[Celinux-dev] Proposal: combine qemu's tcg with tcc to produce new embedded compiler (qcc).
rob at landley.net
Mon Dec 21 05:52:30 UTC 2009
The QEMU project has a fairly general purpose "Tiny Code Generator" which is
capable of producing machine code for every target QEMU supports. This code
generator is well maintained (by the qemu development community), operates
extremely rapidly (producing code "on the fly"), and supports a large and
increasing number of platforms, even distinguishing many specific variants
within each platform (the qemu -cpu options).
Before QEMU, Fabrice Bellard's previous open source project was the Tiny C
Compiler (tcc), which was notable for its small size (approximately 100k for a
combined compiler/assembler/linker), its self-contained nature (not requiring
external packages such as binutils), its speed of compilation (millions of
lines of source code per second even on low-end hardware), and its "-run" mode
(allowing use of C as a scripting language by starting a source file with
"#!/usr/bin/tcc -run" and setting the executable bit on the source file).
Tinycc provides almost full c99 support (most notably missing complex number
support and variable extent arrays). In 2004, tinycc became the only open
source compiler other than gcc to compile a working LInux kernel (albeit in
limited circumstances). Fabrice Bellard created "tccboot", a proof-of-concept
project in which tcc was used to boot a Linux kernel directly from source
code. The tccboot ISO image booted directly into a modified tcc binary bundled
with a modified subset of the 2.4 Linux kernel source. It compiled this source
to create a vmlinux, which it then executed.
QEMU actually started as an offshoot of tcc. When fabrice looked into
providing multiple output formats for tcc (to support targets other than 32-
bit x86), he started playing with multiple input formats as well, such as
pages of existing machine code.
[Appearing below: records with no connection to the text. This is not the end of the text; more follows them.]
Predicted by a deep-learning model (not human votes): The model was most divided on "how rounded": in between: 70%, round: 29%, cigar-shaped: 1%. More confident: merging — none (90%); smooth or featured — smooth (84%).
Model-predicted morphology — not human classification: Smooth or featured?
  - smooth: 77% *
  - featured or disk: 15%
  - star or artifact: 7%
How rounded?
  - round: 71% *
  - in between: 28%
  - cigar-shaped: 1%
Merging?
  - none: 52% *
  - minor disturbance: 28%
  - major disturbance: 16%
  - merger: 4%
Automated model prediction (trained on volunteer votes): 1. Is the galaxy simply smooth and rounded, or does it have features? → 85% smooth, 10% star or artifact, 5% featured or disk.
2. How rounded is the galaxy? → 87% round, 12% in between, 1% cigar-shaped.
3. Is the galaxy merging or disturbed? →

The result was qemu, which is actually a
"dynamic recompiler" rather than an emulator.
The TCC project stalled when QEMU expanded to take up all Fabrice's time, and
the project remained moribund for several years. (Recently the original tcc
has been relaunched as a windows-centric project, but its current maintainer
has shown little to no interest in Linux or non-x86 targets.)
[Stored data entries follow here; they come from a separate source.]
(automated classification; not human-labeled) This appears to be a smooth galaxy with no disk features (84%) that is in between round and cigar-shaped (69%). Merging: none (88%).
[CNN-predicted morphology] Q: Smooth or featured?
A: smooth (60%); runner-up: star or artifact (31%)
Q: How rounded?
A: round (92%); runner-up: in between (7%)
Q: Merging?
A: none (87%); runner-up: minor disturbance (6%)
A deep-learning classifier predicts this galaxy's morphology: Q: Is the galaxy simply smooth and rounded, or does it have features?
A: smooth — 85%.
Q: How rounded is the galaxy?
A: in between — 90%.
The tcc codebase as Fabrice left it provides an almost complete c99 compiler.
Combined with qemu's code generator, this could provide a small fast compiler
capable of running on and producing output for a wide range of embedded
Creating a "qcc" from tcc and tcg would involve:
1) Turn tcc into a "swiss army knife" executable (like busybox) so it its
individual functions could be called as cc, ld, as, strip, cpp, and so on.
1A) optional - use the Firmware Linux ccwrap.c code to increase understanding
of gcc command line options.
1B) optional - add missing utilities such as readelf, objdump, objcopy...
2) Refactor the code to untangle preprocessor, compiler, assembler, and linker
3) Replace existing target code generation with qemu's tcg.
4) Add support infrastructure for targets supported by tcg (assembly code
parser, ELF header information)
5) Add missing functionality needed to build unmodified Linux 2.6, BusyBox, and
uClibc. (The linux kernel needs variable extent arrays, simple dead code
elimination, assembly output (at least via objdump) to generate
P.S. See attached for some design work I did earlier this year.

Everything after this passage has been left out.